The others? Well, they are free to be as profligate or tight-fisted as they like in a given year. Too often we perceive the MLB franchise in extremes: The wild-eyed spenders, or the destitute trying to find scraps on the waiver wire.

The greater truth is that teams are more like poker players, often calling, sometimes folding but occasionally eyeing their suddenly large stack of chips and deciding to go for it.

In this century, 18 teams – Toronto, Boston, Detroit, Seattle, Texas, Anaheim, Philadelphia, the Mets, Miami, Atlanta, Washington, the Cubs, St.

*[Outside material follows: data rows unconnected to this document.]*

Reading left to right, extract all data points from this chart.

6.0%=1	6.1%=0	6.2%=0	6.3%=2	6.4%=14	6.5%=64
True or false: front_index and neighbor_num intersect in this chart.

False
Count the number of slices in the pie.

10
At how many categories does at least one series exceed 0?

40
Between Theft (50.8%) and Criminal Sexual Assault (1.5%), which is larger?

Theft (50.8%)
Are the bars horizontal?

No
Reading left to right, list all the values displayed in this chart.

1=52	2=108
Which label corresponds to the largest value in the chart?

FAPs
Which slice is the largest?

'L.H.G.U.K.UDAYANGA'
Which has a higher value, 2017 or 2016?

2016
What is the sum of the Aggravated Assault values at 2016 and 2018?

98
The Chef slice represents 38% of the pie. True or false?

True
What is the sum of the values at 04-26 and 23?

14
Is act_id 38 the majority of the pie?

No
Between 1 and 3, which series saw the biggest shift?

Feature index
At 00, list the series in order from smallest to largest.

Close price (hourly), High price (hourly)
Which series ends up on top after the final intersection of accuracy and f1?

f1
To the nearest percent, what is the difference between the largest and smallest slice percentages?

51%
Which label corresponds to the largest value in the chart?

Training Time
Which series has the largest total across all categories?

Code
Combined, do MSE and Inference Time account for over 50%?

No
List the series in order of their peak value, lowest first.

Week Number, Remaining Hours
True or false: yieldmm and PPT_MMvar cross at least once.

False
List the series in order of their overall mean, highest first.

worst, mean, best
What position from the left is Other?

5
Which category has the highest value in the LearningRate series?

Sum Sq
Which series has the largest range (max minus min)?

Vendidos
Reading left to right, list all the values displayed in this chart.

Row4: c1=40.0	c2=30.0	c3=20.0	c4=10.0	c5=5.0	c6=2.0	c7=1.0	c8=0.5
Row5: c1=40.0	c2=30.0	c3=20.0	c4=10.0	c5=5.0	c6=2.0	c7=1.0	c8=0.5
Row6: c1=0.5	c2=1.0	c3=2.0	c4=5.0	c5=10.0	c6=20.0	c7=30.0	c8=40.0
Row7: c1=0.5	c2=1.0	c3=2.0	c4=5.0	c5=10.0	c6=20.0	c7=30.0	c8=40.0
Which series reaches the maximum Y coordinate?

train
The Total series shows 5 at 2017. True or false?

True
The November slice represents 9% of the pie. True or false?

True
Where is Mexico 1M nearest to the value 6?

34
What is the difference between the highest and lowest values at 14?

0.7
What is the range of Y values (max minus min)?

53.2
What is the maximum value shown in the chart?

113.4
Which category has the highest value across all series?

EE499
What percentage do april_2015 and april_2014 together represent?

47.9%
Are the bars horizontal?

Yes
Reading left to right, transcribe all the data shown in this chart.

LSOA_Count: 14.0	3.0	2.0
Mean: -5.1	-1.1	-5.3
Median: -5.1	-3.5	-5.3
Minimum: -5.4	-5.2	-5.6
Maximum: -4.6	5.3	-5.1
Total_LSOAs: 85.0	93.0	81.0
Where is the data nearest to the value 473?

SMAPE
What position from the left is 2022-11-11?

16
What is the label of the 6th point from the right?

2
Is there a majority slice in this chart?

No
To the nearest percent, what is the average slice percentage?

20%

Louis, the Dodgers, San Diego, San Francisco, Arizona, Colorado – have had go-for-it and moribund periods alike.

All but Seattle have made a World Series, more emblematic of the game’s reality than the outliers.

Someday, should their financial situations change or their rosters are finally hamstrung by too much big-money, fading talent, the Mets and Dodgers may find themselves back on the wrong side of that line.

For now, they are the game’s pariahs, their proverbial hands slapped for trying too hard. The industrywide price, in management’s eyes, should be a salary cap.

A greater solution: A little more competence and a little more care from those who have displayed precious little of either.